Là attendait un bâtiment encore plus grand, et nous fûmes menés à l'intérieur en tirant encore la charrette. En y entrant, une odeur nostalgique de congénères emplissait l'air.

Ça ne fait qu'une demi-journée qu'on a quitté le ranch, dire « nostalgique » était peut-être excessif, mais c'est pourtant ce que je ressentis. Ce bâtiment était rempli d'un nombre considérable de congénères.

« Alors, mettez-les dans cet enclos. Ces totos sont tous la propriété de mon employeur. »

Enfin libérés de la charrette, nous fûmes entassés dans cet enclos.

C'était encore plus exigu que le lit du ranch. Huit têtes au total, nous six plus nous deux, serrées les unes contre les autres.

« Ya~, ça m'arrange. Les totos qu'on avait préparés se sont faits voler par des bandits ou quoi. Grâce à vous, on pourra partir demain matin comme prévu. C'est le pourboire que je gardais de la part de l'employeur, servez-vous pour l'alcool d'aujourd'hui. »

« C'est bien aimable. Transmettez mes respects à votre employeur. »

Après avoir dit ça, l'humain qui avait été notre maître jusqu'ici se tourna vers nous.

« Demain je viens chercher la charrette, mais vous, vous partez de Genos avant. …… Écoutez bien ce que dit votre maître, et travaillez bien. »

Cela semblait être l'adieu final avec l'humain qui nous avait élevés si longtemps.

Le nouveau maître — ou son mandataire, ce *Vent du Nord* — laissa aussi un sourire insondable et disparut par la porte.

Et sur place, ne restèrent que les congénères.

Éclairés par le faible soleil filtrant par la fenêtre, les six congénères se détendaient chacun à leur manière.

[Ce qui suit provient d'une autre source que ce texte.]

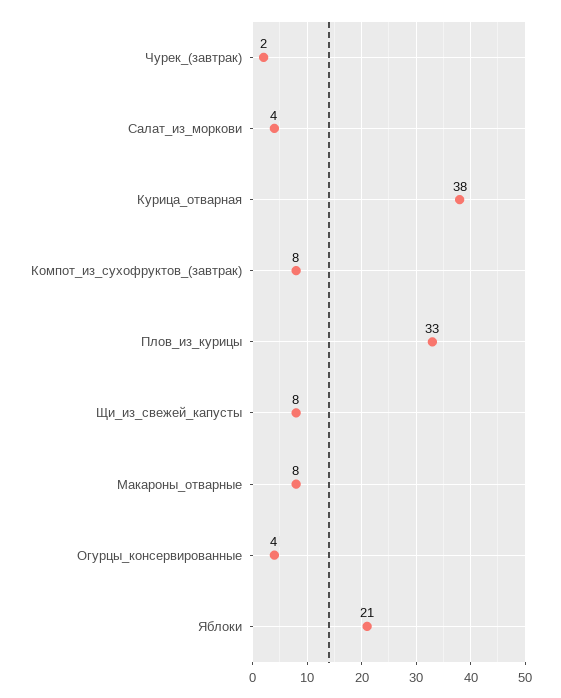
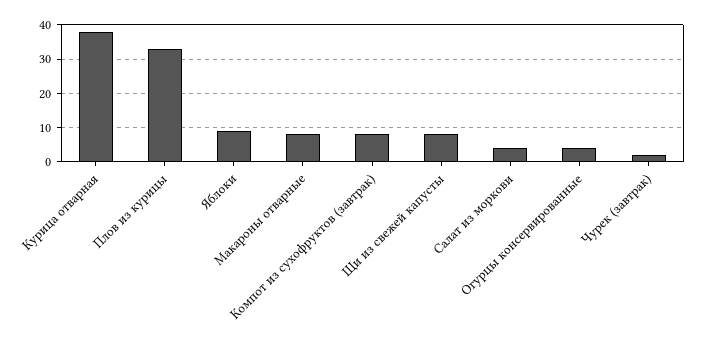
  {
    "Чурек_(завтрак)": 2,
    "Салат_из_моркови": 4,
    "Курица_отварная": 38,
    "Компот_из_сухофруктов_(завтрак)": 8,
    "Плов_из_курицы": 33,
    "Щи_из_свежей_капусты": 8,
    "Макароны_отварные": 8,
    "Огурцы_консервированные": 4,
-   "Яблоки": 21
+   "Яблоки": 10
  }

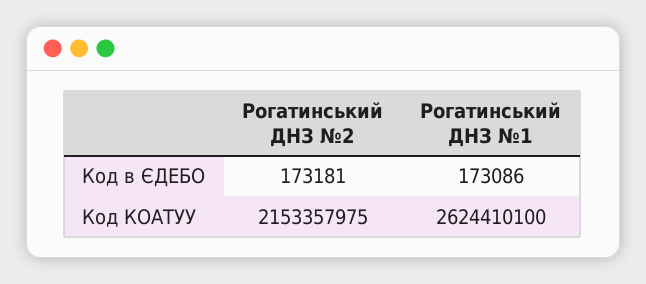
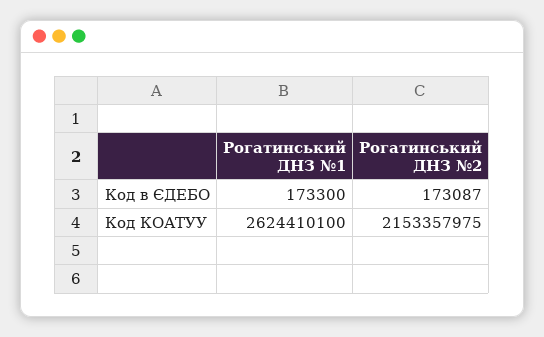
  {
    "Рогатинський ДНЗ №2": {
-     "Код в ЄДЕБО": 173181,
+     "Код в ЄДЕБО": 173087,
      "Код КОАТУУ": 2153357975
    },
    "Рогатинський ДНЗ №1": {
-     "Код в ЄДЕБО": 173086,
+     "Код в ЄДЕБО": 173300,
      "Код КОАТУУ": 2624410100
    }
  }

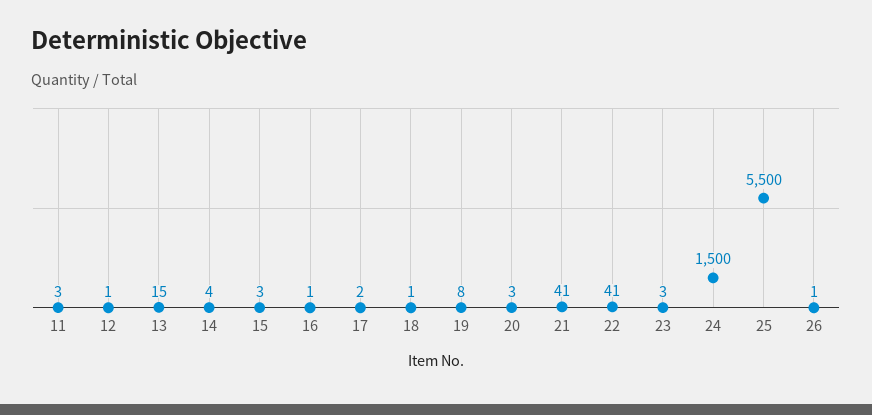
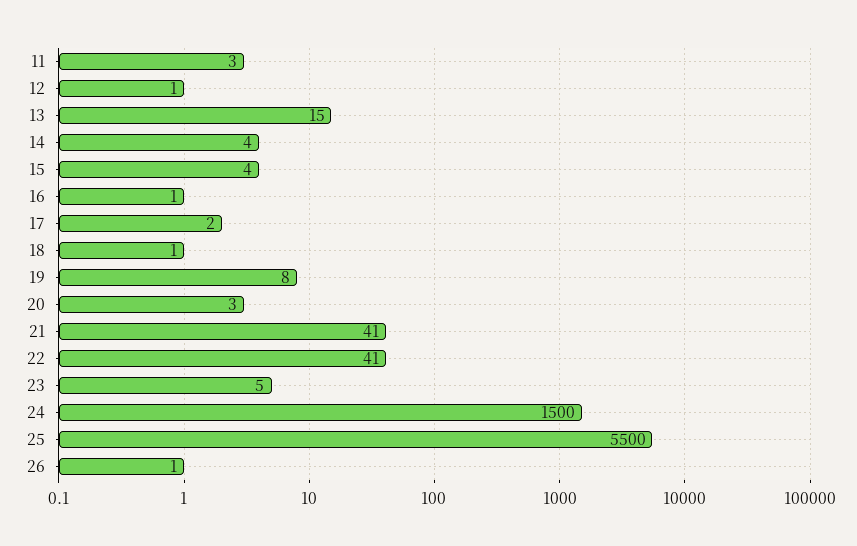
  {
    "11": 3,
    "12": 1,
    "13": 15,
    "14": 4,
-   "15": 3,
+   "15": 4,
    "16": 1,
    "17": 2,
    "18": 1,
    "19": 8,
    "20": 3,
    "21": 41,
    "22": 41,
-   "23": 3,
+   "23": 5,
    "24": 1500,
    "25": 5500,
    "26": 1
  }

Parmi eux, un congénère aux plumes noires fixait intensément de mon côté.

Un regard qui dégageait une certaine pression. Les pattes solides, la force semblait considérable.

Et, face à lui, un autre congénère recroquevillé observait aussi tranquillement notre état.

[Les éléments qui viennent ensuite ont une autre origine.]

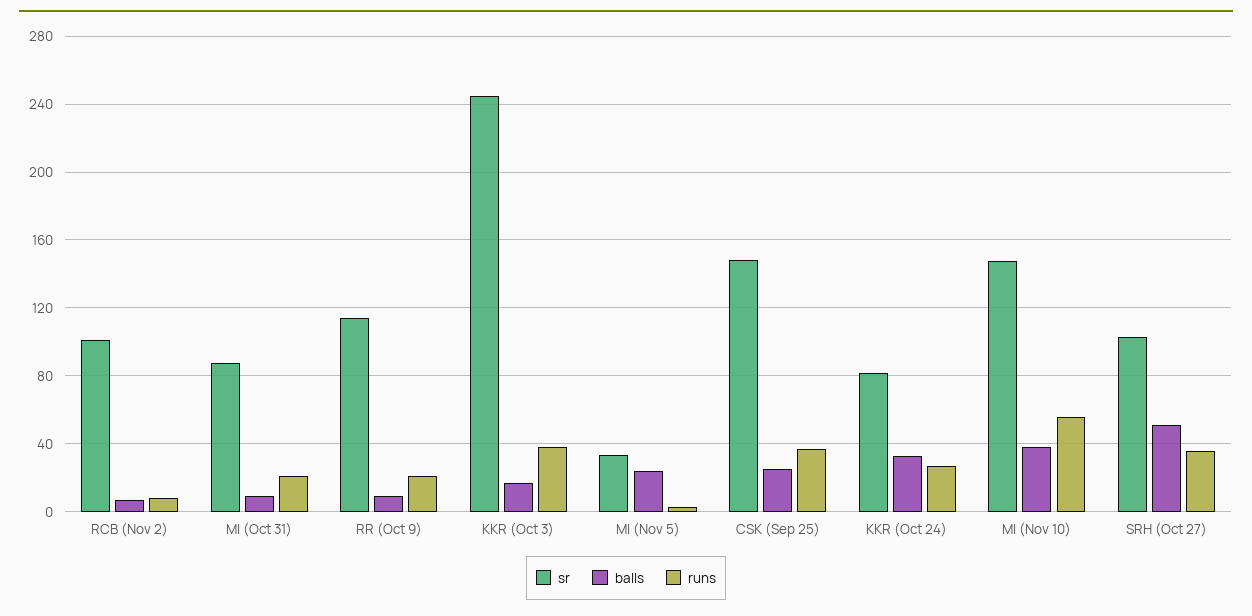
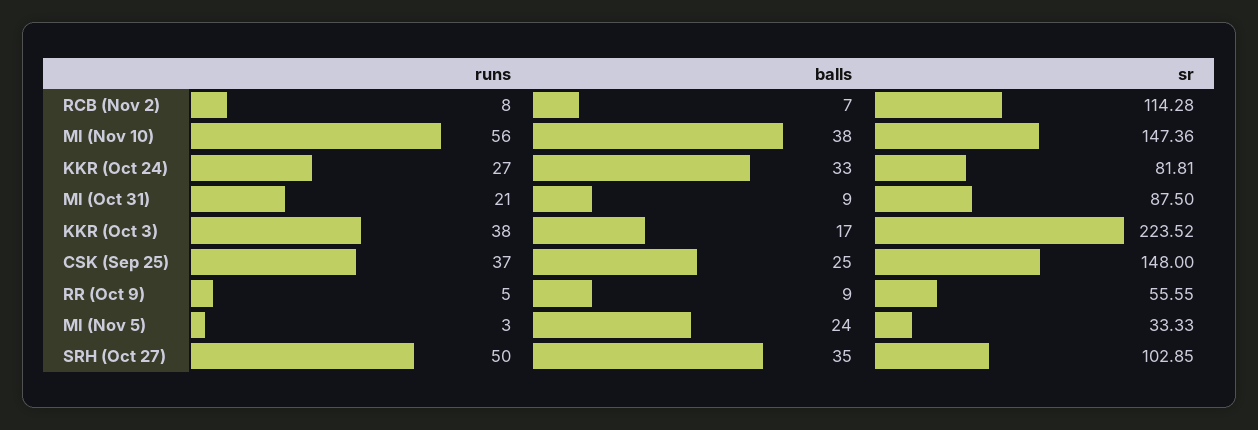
  {
    "sr": {
-     "RCB (Nov 2)": 100,
+     "RCB (Nov 2)": 114.28,
      "MI (Oct 31)": 87.5,
-     "RR (Oct 9)": 115,
+     "RR (Oct 9)": 55.55,
-     "KKR (Oct 3)": 245,
+     "KKR (Oct 3)": 223.52,
      "MI (Nov 5)": 33.33,
      "CSK (Sep 25)": 148,
      "KKR (Oct 24)": 81.81,
      "MI (Nov 10)": 147.36,
      "SRH (Oct 27)": 102.85
    },
    "balls": {
      "RCB (Nov 2)": 7,
      "MI (Oct 31)": 9,
      "RR (Oct 9)": 9,
      "KKR (Oct 3)": 17,
      "MI (Nov 5)": 24,
      "CSK (Sep 25)": 25,
      "KKR (Oct 24)": 33,
      "MI (Nov 10)": 38,
-     "SRH (Oct 27)": 50
+     "SRH (Oct 27)": 35
    },
    "runs": {
      "RCB (Nov 2)": 8,
      "MI (Oct 31)": 21,
-     "RR (Oct 9)": 20,
+     "RR (Oct 9)": 5,
      "KKR (Oct 3)": 38,
      "MI (Nov 5)": 3,
      "CSK (Sep 25)": 37,
      "KKR (Oct 24)": 27,
      "MI (Nov 10)": 56,
-     "SRH (Oct 27)": 35
+     "SRH (Oct 27)": 50
    }
  }

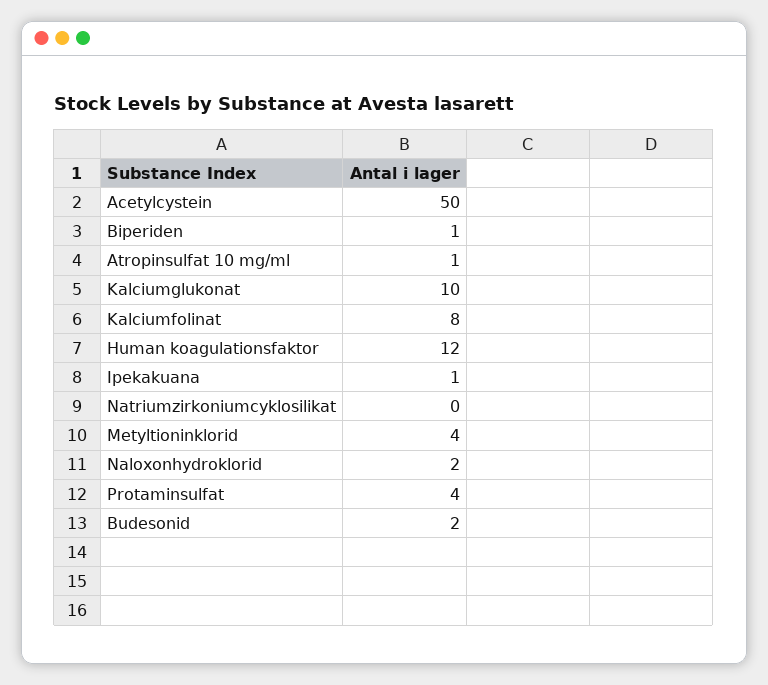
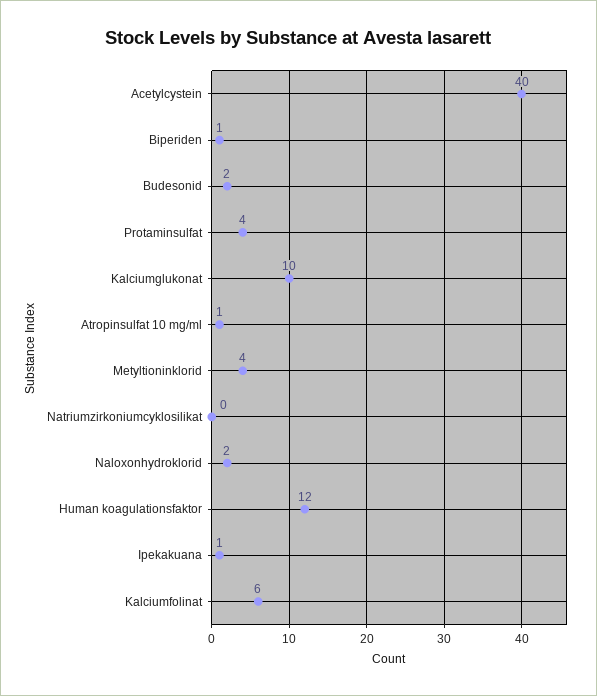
  {
-   "Acetylcystein": 50,
+   "Acetylcystein": 40,
    "Biperiden": 1,
    "Atropinsulfat 10 mg/ml": 1,
    "Kalciumglukonat": 10,
-   "Kalciumfolinat": 8,
+   "Kalciumfolinat": 6,
    "Human koagulationsfaktor": 12,
    "Ipekakuana": 1,
    "Natriumzirkoniumcyklosilikat": 0,
    "Metyltioninklorid": 4,
    "Naloxonhydroklorid": 2,
    "Protaminsulfat": 4,
    "Budesonid": 2
  }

Des plumes fortement jaunâtres, un regard profondément pensif. Si la vie se résume à brouter l'herbe et courir sur le sol, il ne semble pas nécessaire d'être si pensif, mais ce congénère ne doit pas le voir ainsi. Il avait la dignité de quelqu'un qui perçoit quelque chose d'invisible pour moi.

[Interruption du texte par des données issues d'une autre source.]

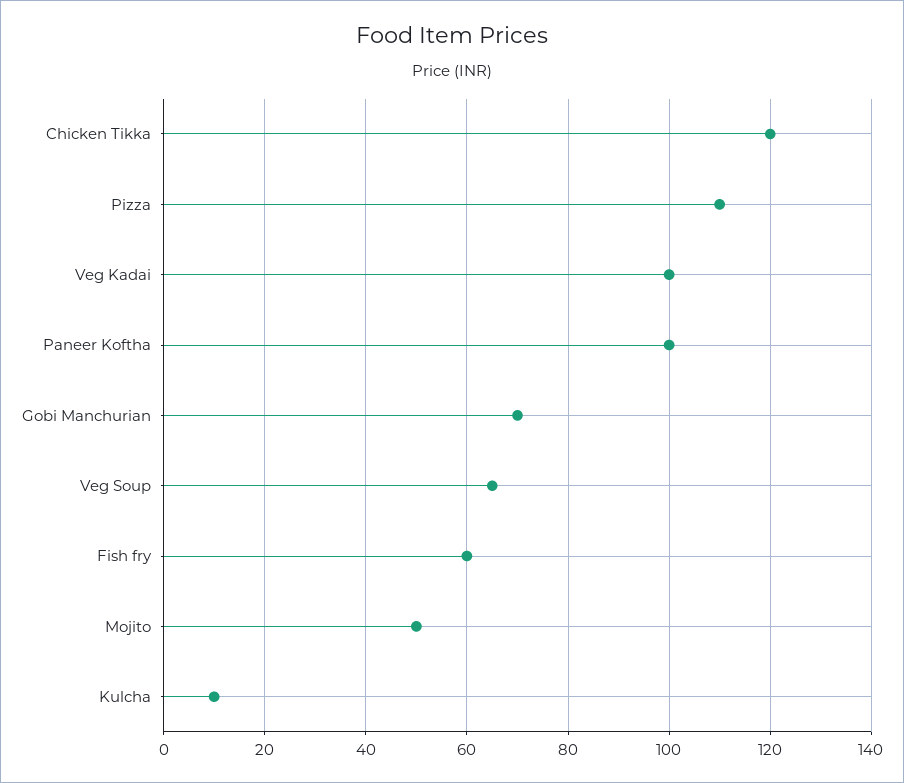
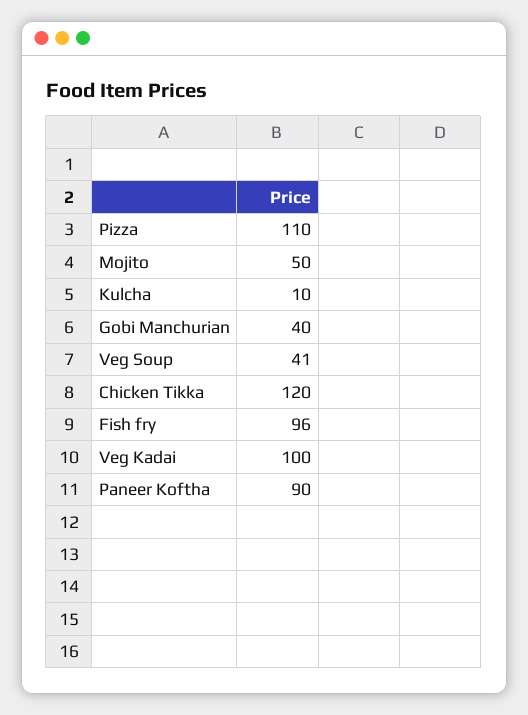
  {
    "Chicken Tikka": 120,
    "Pizza": 110,
    "Veg Kadai": 100,
-   "Paneer Koftha": 100,
+   "Paneer Koftha": 90,
-   "Gobi Manchurian": 70,
+   "Gobi Manchurian": 40,
-   "Veg Soup": 65,
+   "Veg Soup": 41,
-   "Fish fry": 60,
+   "Fish fry": 96,
    "Mojito": 50,
    "Kulcha": 10
  }

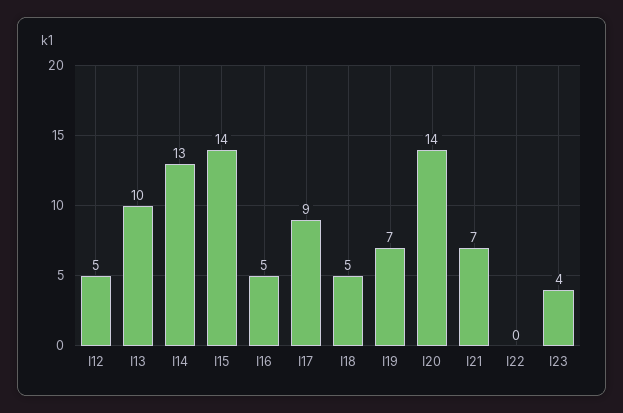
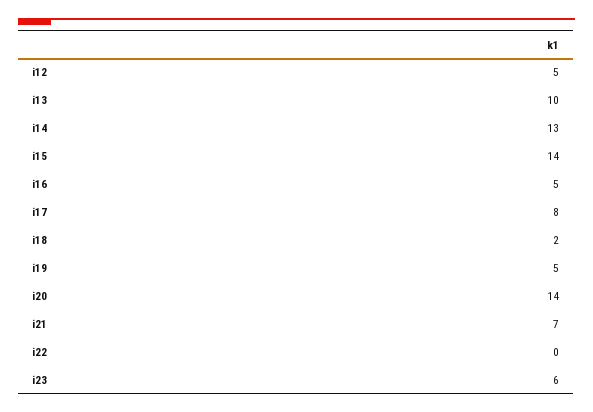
  {
    "I12": 5,
    "I13": 10,
    "I14": 13,
    "I15": 14,
    "I16": 5,
-   "I17": 9,
+   "I17": 8,
-   "I18": 5,
+   "I18": 2,
-   "I19": 7,
+   "I19": 5,
    "I20": 14,
    "I21": 7,
    "I22": 0,
-   "I23": 4
+   "I23": 6
  }

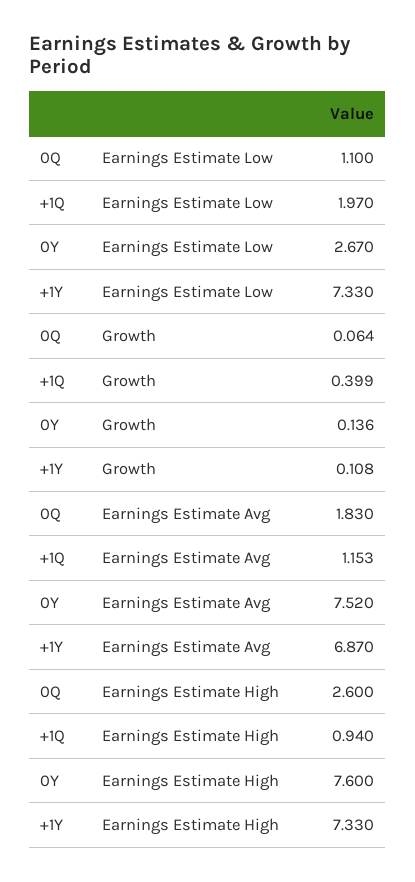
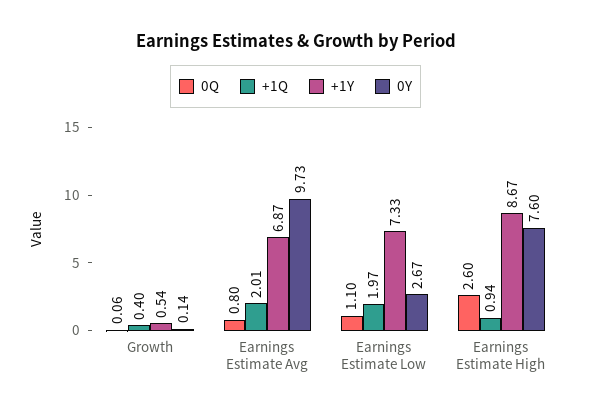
  {
    "0Q": {
      "Earnings Estimate Low": 1.1,
      "Growth": 0.064,
-     "Earnings Estimate Avg": 1.83,
+     "Earnings Estimate Avg": 0.8,
      "Earnings Estimate High": 2.6
    },
    "+1Q": {
      "Earnings Estimate Low": 1.97,
      "Growth": 0.399,
-     "Earnings Estimate Avg": 1.153,
+     "Earnings Estimate Avg": 2.01,
      "Earnings Estimate High": 0.94
    },
    "0Y": {
      "Earnings Estimate Low": 2.67,
      "Growth": 0.136,
-     "Earnings Estimate Avg": 7.52,
+     "Earnings Estimate Avg": 9.73,
      "Earnings Estimate High": 7.6
    },
    "+1Y": {
      "Earnings Estimate Low": 7.33,
-     "Growth": 0.108,
+     "Growth": 0.54,
      "Earnings Estimate Avg": 6.87,
-     "Earnings Estimate High": 7.33
+     "Earnings Estimate High": 8.67
    }
  }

« Détends-toi », me souffla le congénère aux plumes jaunes, et je pliai les pattes. Le congénère rayé, sans avoir l'air particulièrement ému, reposait déjà son corps depuis un moment.

Au ranch natal, il y avait énormément de congénères. Dans ce bâtiment aussi, il y en a pas mal. Mais apparemment, à partir d'aujourd'hui, ceux qui deviennent ma famille ou mes camarades, ce sont les sept bêtes ici présentes.

On a dit qu'on partirait demain matin, donc on va sans doute nous emmener dans une autre ville.

Bon, tant qu'on nous donne à manger correctement, je n'ai rien à redire. Être avec les humains, brouter l'herbe, courir sur la terre. Si c'est ça, la vie d'un toto, je n'ai qu'à m'y conformer. Même si on fuyait en quittant les mains des humains, on ne sait pas quelles épreuves nous attendraient.

Provisoirement, l'herbe et les feuilles à brouter seront apportées plus tard par les humains. Informé par le congenere jaune aimable, je tournai la tête et décidai de profiter d'une sieste.

Je n'avais absolument aucun moyen de prévoir quelles épreuves allaient s'abattre sur nous dès le lendemain.